• [Selected excerpt]
:::::

Let us pray (in silence) [to God the source of all being, through the eternal Word, in the power of the Holy Spirit]
pause
Almighty and everlasting God,
you have given to us your servants grace,
by the confession of a true faith,
to acknowledge the glory of the eternal Trinity,
and in the power of your divine Majesty to worship the Unity,
may we, through the steadfastness of this faith,
evermore be defended from all adversities;
through Jesus Christ
who is alive with you,
in the unity of the Holy Spirit,
one God, now and for ever.
Amen.
The above is my reworking for my Book of Prayers in Common in which I seek to provide a set of collects with history and commentary.
Trinity Sunday is a Feast Day, hence this collect is not used during the week following – the collect on weekdays, this year, is that for Ordinary Week 10.
Trinity Sunday is notorious for, through attempted explanations of the Trinity, oversimplifying the doctrine to the point of affirming exactly what the doctrine is not trying to convey. Sermons regularly erroneously stray into tritheism/polytheism (that there are three gods); modalism (that there are three forms of God – like steam, liquid, and ice); and Subordinationalism (God the Father is the greatest. Coming in second is God the Son, followed by the second runner-up, the Holy Spirit).
Click on the following link to read my commentary and reflection on Trinity Sunday and its collect: Trinity Sunday.
The following may be another useful quote:
A world of one dimension would be a straight line. In a two-dimensional word, you still get straight lines, but many lines make one figure. In a three-dimensional world, you still get figures but many figures make one solid body. In other words, as you advance to more real and more complicated levels, you do not leave behind you the things you found on the simpler levels: you still have them, but combined in new ways–in ways you could not imagine if you knew only the simpler levels.

:::::

• [Material provided]
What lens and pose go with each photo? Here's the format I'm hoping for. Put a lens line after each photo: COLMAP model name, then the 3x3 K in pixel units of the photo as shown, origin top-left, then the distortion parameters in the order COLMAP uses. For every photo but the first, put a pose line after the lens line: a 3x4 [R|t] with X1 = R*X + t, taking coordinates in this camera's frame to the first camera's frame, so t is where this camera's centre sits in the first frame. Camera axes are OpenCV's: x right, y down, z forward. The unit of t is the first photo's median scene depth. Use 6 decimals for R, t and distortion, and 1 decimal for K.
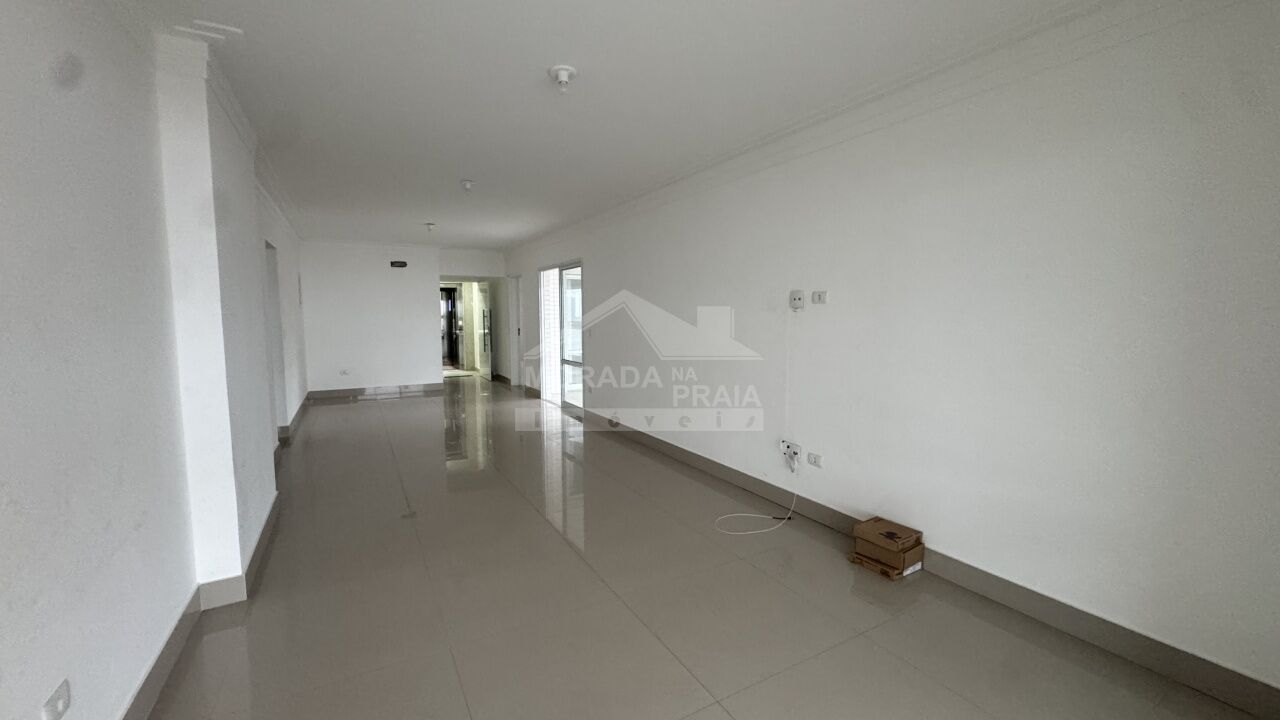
lens RADIAL K [[509.2, 0, 638.7], [0, 509.2, 359.2], [0, 0, 1]] dist [-0.002077, -0.000291]
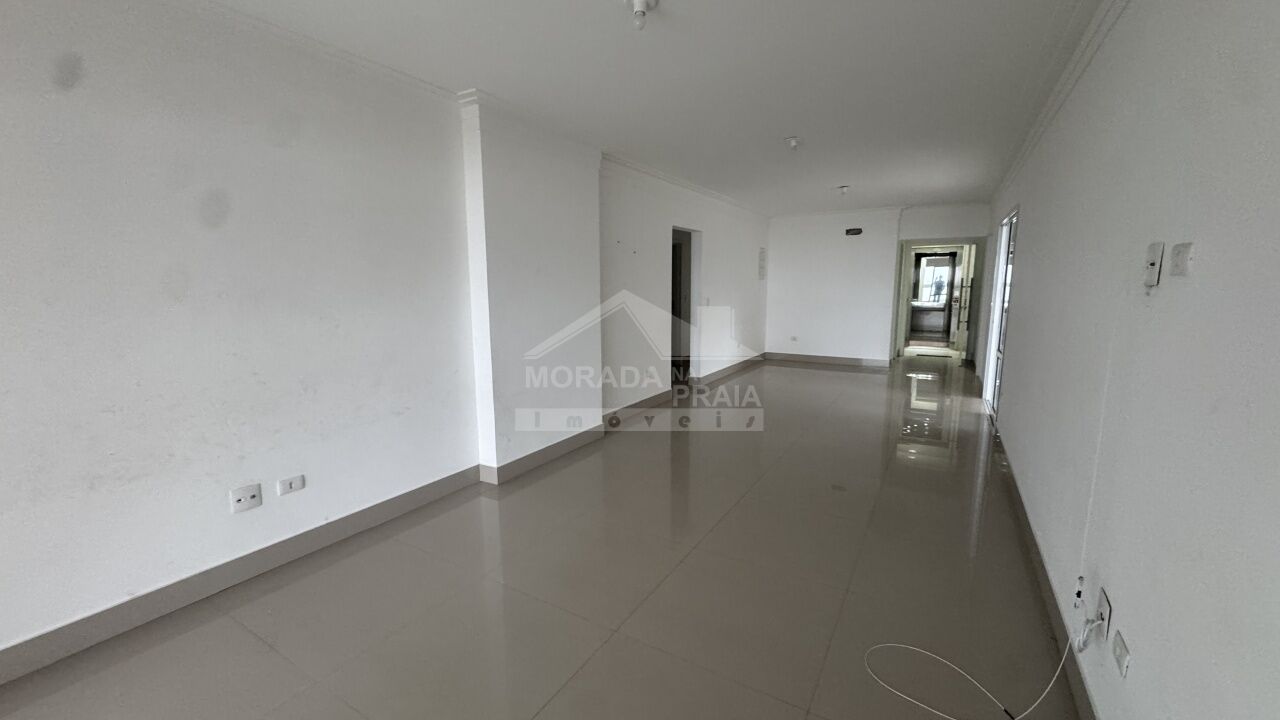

:::::

• [Brief] Please copy the Trinity Sunday text word for word, starting at "Trinity Sunday is a" and ending at "Ordinary Week 10.". The data plays no role here.

• [Response for this exercise]
Trinity Sunday is a Feast Day, hence this collect is not used during the week following – the collect on weekdays, this year, is that for Ordinary Week 10.